QUOTED PASSAGE below:

Trump-Russia collusion: What the Mueller report says — and doesn’t say
Mueller found ‘evidence of numerous links’ between campaign and Russians but not enough to support conspiracy
Special Counsel Robert S. Mueller III uncovered “evidence of numerous links” between Donald Trump campaign officials and individuals with or claiming ties to the Russian government, according to a redacted version of his final report released by the Justice Department on Thursday.
But Mueller declined to charge any of those campaign officials under conspiracy, coordination, or campaign finance laws for their contacts with Russians, because the evidence didn’t reach a prosecutable threshold.
As the investigation unfolded, Democrats and other Trump critics pointed to multiple instances of those contacts between Trump campaign officials and Russia as evidence of “collusion,” a term that Mueller points out in his report has no legal application, but nevertheless colloquially encompasses the kinds of possible violations he examined.
Here are five of those instances and what the redacted Mueller report says — and doesn’t say — about them:
1. The June 2016 Trump Tower meeting with a Russian lawyer
Perhaps the most conspicuous instance of alleged coordination and collusion between the Trump campaign and Russia involved the June 9, 2016, meeting between three senior Trump campaign advisers — Trump’s son-in-law Jared Kushner; his oldest son Donald Trump Jr.; and Paul Manafort, his former campaign chairman — and a Russian lawyer who promised “dirt” on Hillary Clinton.

End of QUOTED PASSAGE.
COLLECTED MATERIAL below:

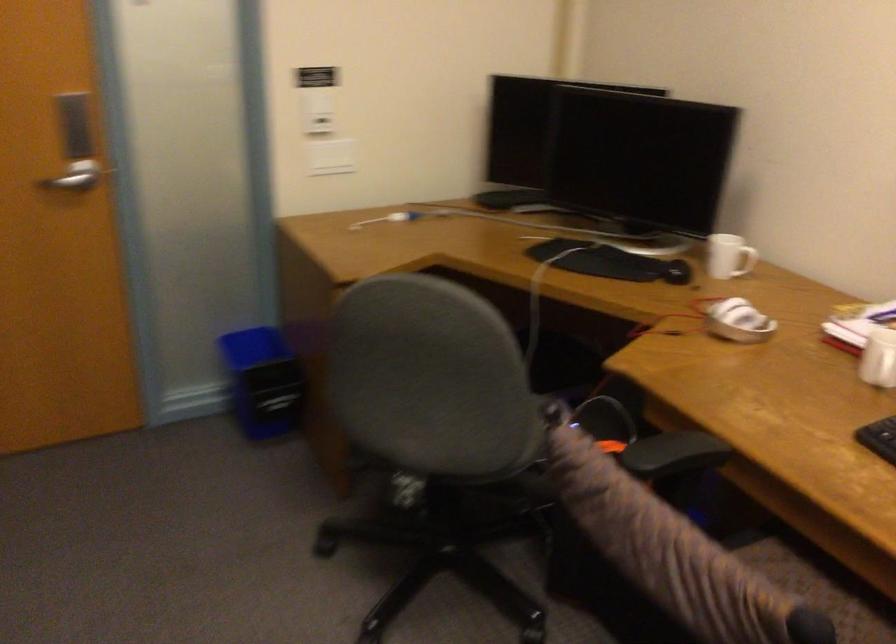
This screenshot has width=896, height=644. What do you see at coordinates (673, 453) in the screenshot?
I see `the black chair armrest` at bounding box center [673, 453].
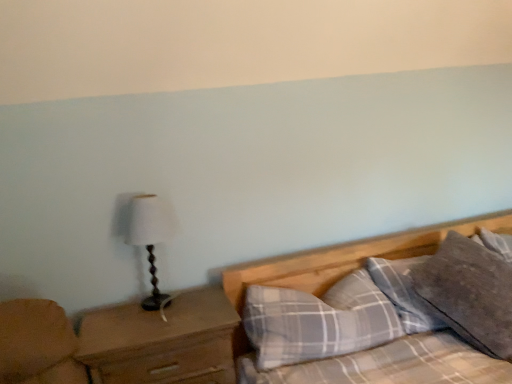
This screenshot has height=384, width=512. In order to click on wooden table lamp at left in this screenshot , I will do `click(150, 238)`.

End of COLLECTED MATERIAL.

* EXERCISE TASKS
1 - Sum up the article on the Mueller report in two sentences.
2 - Write the next part of the article on the Mueller report, picking up after its last sentence.
The listing that comes after the article on the Mueller report isn't needed for anything here.

* EXPECTED OUTPUTS
1 - Mueller's redacted report found "evidence of numerous links" between Trump campaign officials and people with or claiming ties to the Russian government. He charged none of those officials under conspiracy, coordination, or campaign finance laws because the evidence didn't reach a prosecutable threshold, and the article goes on to look at five of those contacts, starting with the June 2016 Trump Tower meeting.

2 -
Michael Cohen, the president’s former personal lawyer, has claimed that Trump knew about the meeting in advance and approved of it, which Trump and Donald Trump Jr. have denied.
Mueller declined to prosecute Trump Jr., Kushner and Manafort for coordinating with a foreign agent — in this case the Russian lawyer, Natalia Veselnitskaya — or committing relevant campaign finance law violations.
The special counsel determined that even if prosecutors could convince a jury that the Trump Tower meeting constituted criminal activity, “a prosecution would encounter difficulties proving that Campaign officials or individuals connected to the Campaign willfully violated the law,” Mueller wrote in his report.
The report does not say whether Trump himself had advance knowledge of the meeting or its connection to Russians. While former Trump personal lawyer Michael Cohen claimed to have been in the room with Trump Jr. when he told his father over the phone about the upcoming meeting, Trump Jr. told the Senate Judiciary Committee that he did not inform his father of the meeting, according to Mueller’s report.
“President Trump has stated to this Office, in written answers to questions, that he has ‘no recollection of learning at the time’ that his son, Manafort, or Kushner ‘was considering participating in a meeting in June 2016 concerning potentially negative information about Hillary Clinton,’ Mueller wrote in his report.
Trump Jr. told the House Intelligence Committee in 2017 that the meeting lasted roughly 20 minutes, and the “dirt” on Clinton that he and the campaign had been promised amounted to a false flag to talk about other matters.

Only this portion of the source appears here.